Further, a plate heat exchanger 1 is connected to the condensate tank 5.

The plate heat exchanger 1 is not shown in the figure, in this scheme, the central exhaust pipe 2 can also be with more condensable heating steam outward emission when having promoted the ability of arranging non-condensing, but this structure is although the condensable heating steam outward displacement increases to some extent compared with old structure, but this part can congeal heating steam after getting into the water condensation tank 5, and the plate heat exchanger 1 of setting at water condensation tank 5 calandria way can preheat for raw materials water, realizes heat recovery.

Further, the central exhaust pipe 2 is made of stainless steel.

By the technical scheme, the central exhaust pipe 2 is made of stainless steel, and is anti-rust and anti-corrosion.

Working principle: the central exhaust pipe 2 covering different sections of the heat exchanger 1 is arranged, the central exhaust pipe 2 is used for covering each section of the heat exchanger 1, the internal non-condensing steam can be converged into the condensate tank 5 through the exhaust small holes 7 and discharged through the non-condensing steam discharge pipe 8, and the non-condensing steam with different sections and different distribution can enter the condensate tank 5 through the central exhaust pipe 2 and be discharged, so that the problem of insufficient steam discharge caused by non-condensing steam distribution is effectively solved.

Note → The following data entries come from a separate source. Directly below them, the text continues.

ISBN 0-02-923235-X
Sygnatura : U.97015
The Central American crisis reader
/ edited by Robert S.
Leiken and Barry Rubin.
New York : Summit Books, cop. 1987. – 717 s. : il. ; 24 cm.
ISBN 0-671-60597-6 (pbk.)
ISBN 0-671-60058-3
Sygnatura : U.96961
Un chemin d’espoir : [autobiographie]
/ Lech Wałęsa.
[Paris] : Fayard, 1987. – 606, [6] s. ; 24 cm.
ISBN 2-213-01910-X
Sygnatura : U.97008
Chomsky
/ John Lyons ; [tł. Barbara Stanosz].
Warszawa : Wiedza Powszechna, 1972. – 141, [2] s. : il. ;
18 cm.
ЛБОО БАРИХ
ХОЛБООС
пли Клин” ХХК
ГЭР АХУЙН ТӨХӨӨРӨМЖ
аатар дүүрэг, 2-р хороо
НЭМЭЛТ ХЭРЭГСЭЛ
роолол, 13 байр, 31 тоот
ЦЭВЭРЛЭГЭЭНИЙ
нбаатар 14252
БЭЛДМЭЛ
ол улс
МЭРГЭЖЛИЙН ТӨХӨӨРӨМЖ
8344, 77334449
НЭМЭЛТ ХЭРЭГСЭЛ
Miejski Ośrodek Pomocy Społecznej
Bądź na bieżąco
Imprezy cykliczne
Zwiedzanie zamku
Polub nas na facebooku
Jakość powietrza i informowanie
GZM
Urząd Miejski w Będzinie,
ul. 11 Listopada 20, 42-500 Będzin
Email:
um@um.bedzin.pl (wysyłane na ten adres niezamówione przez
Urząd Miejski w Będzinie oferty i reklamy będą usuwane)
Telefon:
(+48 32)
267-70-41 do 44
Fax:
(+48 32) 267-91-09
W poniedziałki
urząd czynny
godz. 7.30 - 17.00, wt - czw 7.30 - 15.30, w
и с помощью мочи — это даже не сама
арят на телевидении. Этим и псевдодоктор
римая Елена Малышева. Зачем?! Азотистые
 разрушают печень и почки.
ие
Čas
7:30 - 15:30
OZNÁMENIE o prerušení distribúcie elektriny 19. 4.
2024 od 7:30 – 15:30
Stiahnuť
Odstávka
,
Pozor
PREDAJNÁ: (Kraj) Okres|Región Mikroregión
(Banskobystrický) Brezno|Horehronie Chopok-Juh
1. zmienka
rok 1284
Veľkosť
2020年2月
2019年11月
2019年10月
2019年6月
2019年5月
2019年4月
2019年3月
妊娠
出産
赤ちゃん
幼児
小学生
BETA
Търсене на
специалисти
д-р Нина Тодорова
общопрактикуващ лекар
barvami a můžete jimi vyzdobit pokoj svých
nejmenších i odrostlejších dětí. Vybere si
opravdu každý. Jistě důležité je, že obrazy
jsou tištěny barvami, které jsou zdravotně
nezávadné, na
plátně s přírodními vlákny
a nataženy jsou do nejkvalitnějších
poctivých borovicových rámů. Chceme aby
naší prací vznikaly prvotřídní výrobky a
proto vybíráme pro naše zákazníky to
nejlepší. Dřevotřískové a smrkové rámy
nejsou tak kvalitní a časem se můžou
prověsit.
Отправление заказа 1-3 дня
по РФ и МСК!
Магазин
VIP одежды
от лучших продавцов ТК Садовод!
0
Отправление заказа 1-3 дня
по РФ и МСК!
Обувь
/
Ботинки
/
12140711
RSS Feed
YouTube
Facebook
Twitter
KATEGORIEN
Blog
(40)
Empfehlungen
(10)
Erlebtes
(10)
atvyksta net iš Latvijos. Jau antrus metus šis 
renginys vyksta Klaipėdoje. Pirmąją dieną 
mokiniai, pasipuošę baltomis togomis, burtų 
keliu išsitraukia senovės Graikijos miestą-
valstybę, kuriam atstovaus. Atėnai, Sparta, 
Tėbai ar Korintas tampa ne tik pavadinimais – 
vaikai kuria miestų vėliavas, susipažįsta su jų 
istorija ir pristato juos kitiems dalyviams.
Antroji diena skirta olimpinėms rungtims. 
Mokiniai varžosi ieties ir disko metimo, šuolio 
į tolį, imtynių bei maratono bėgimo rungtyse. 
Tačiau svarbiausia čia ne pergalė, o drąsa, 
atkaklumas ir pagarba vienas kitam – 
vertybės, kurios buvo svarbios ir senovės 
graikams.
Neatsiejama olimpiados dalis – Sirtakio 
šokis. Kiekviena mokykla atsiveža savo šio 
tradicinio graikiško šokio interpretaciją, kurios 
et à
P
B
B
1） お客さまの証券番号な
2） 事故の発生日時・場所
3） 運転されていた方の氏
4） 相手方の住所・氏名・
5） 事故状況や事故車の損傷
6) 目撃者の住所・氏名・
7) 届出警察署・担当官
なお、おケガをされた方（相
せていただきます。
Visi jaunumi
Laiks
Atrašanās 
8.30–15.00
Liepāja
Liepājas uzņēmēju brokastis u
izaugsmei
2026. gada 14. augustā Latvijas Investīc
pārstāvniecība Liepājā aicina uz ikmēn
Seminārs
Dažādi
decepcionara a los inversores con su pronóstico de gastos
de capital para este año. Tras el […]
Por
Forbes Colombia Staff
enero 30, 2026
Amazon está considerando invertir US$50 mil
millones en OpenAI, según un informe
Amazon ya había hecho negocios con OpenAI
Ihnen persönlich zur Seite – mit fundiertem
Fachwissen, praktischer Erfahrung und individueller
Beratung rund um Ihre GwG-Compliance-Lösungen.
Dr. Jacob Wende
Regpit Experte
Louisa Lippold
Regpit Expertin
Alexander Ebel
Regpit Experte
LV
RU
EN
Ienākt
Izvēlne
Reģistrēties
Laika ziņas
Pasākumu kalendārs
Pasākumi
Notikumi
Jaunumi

Although embodiments of the present utility model have been shown and described, it will be understood by those skilled in the art that various changes, modifications, substitutions and alterations can be made therein without departing from the principles and spirit of the utility model, the scope of which is defined in the appended claims and their equivalents.

Claims (4)

1. The utility model provides a row non-condensing structure of standpipe evaporimeter which characterized in that: the heat exchanger comprises a heat exchanger, wherein a group of central exhaust pipes are arranged in the center of a heat exchanger tube bundle, an upper tube plate is arranged at the upper end of each central exhaust pipe, the central exhaust pipes are in welded sealing connection with the upper tube plate, the lower ends of the central exhaust pipes penetrate through the lower tube plate and are connected with a condensate water outer exhaust pipe, a plurality of groups of exhaust small holes are formed in the central exhaust pipes, and the exhaust small holes are distributed at different heights of the condensate water outer exhaust pipe;

the lower tube plate is arranged on the inner side of the condensate tank, and the inside of the condensate tank is arranged on a non-condensing calandria connected with the outside.

2. The condenser-removing structure of a standpipe evaporator as set forth in claim 1, wherein: the non-condensing calandria is provided with the multiunit, and multiunit non-condensing calandria all sets up in the upside of lower tube sheet.

3. The condenser-removing structure of a standpipe evaporator as set forth in claim 1, wherein: the condensate tank is connected with a plate heat exchanger.

4. The condenser-removing structure of a standpipe evaporator as set forth in claim 1, wherein: the central exhaust pipe is made of stainless steel.